From Big Apple to Bloombergburg

New York City Mayor Michael Bloomberg completes his third term in a little over six months, but on Tuesday he revealed his intention to be with us for many more years to come.

Bloomberg’s plan for a $20 billion makeover of New York’s storm flood defenses will entail nothing less than a dramatic and permanent alteration of the cityscape. A 430-page report unveiled by the mayor in his speech at the Brooklyn Navy Yard sets forth 250 specific recommendations, including adaptable flood walls, fortifying the power grid, retrofitting older buildings at risk and much more.

The mayor is right that something must be done. The trauma of Hurricane Sandy forced all of us to realize that substantial and unavoidably costly improvements in the city’s storm-worthiness are absolutely necessary. And New York’s vulnerability to major storm damage is steadily rising, he warned. Sandy caused an estimated $19 billion in damage to the city. Expert projections based on current data say that if a comparable storm were to strike three decades from now, the cost could be $90 billion.

But there’s good news, too. Yes, $20 billion is a lot of dollars (enough to finance 20 presidential campaigns, until 2092 at going rates). But Michael Bloomberg can get it for you for only $5 billion!

That’s because about half of the estimated $20 billion would be covered by federal and city money already allocated in the capital budget, and an additional $5 billion would be covered by expected aid that Congress has already appropriated. Most of that money was allocated, through a variety of programs, in the aftermath of Hurricane Sandy, according to the report.

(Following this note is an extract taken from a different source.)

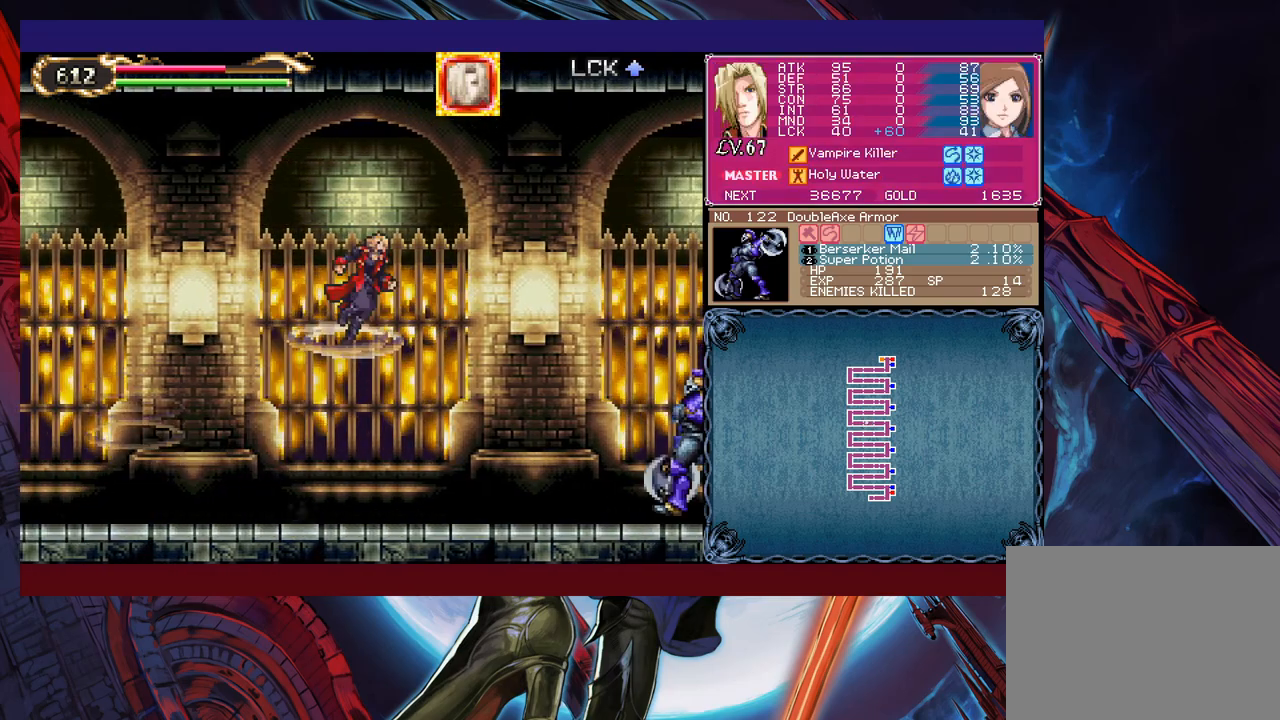
{"buttons": [], "left_stick": "center", "events": [[250, "B", "down"], [400, "B", "up"], [450, "left_stick", "center"]]}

Of course, that doesn’t change the fact that the taxpayers will be paying for it one way or another; but this future is pre-paid. And money already spent doesn’t hurt as much as money that has yet to be spent. What’s spent is spent.

But Bloomberg’s far-reaching plan goes even further: The official price tag does not include visions for further study also mentioned in the report. Notably, the multi-billion dollar construction of a so-called Seaport City, just south of the Brooklyn Bridge in Manhattan, modeled after Battery Park City, to protect Lower Manhattan.

“This plan is incredibly ambitious!” Bloomberg declared.

The same could be said about the mayor. Like any big-time politician, he wants to leave his mark on history. Some dedicate libraries to be filled with their official papers and memorabilia; others have statues made of themselves, or aircraft carriers named after them. Bloomberg wants a whole city in his image. Formerly the Big Apple; soon to be Bloombergburg. Or at least, as one New Yorker suggested this week, a Bloomberg Seaport City.

Not that he’s the first. Once upon a time, New York was transformed by a man named Robert Moses. Many of the bridges and highways that connect the city remain as monuments to his ambition, even if they were not always in the best interests of the people, especially those whose neighborhoods were removed to make way for the future.

To be sure, Bloomberg deserves credit for his far-sightedness. But we should be wary of his eagerness to get things going. During his remarks at the Navy Yard, he said, “This is urgent work, and it must begin now.”

With only 202 days left of his term, there is only so much that can be done. Indeed, the proposals contained in the report represent a respectable beginning. But there is much that has to be discussed and clarified before anything more concrete can be undertaken.

For example, the report seems to make no major recommendations for protecting the subways, which were put out of commission by the flooding. Perhaps it was included in a general discussion of infrastructure, but more needs to be said about it.

Then there is the ever-delicate question of who benefits. During the Bloomberg administration, much of the city’s waterfront has been revitalized, with large sums of public money spent on parks, esplanades and the infrastructure necessary for housing. It’s been a boon for developers who eagerly erected expensive rental and condominium towers from Battery Park City to Long Island City.

We have to think about who will benefit from a Seaport City and the other 250 recommendations. That should be for the next administration to thrash out, deliberately, without haste, to make sure that the public is the prime beneficiary.

It is worth pointing out, too, that at least some of the basis for the abovementioned prophecy of $90 billion of potential storm damage is the conviction (though Bloomberg was careful to admit that it’s not been proven) that climate change is the culprit. If we don’t act right away, the thinking goes, we’ll be inundated by more and worse Sandys.

Apocalypticism is always a useful handmaiden to the advocates of preparedness.

Let us be prepared; but spare us the dubious prophecies of doom.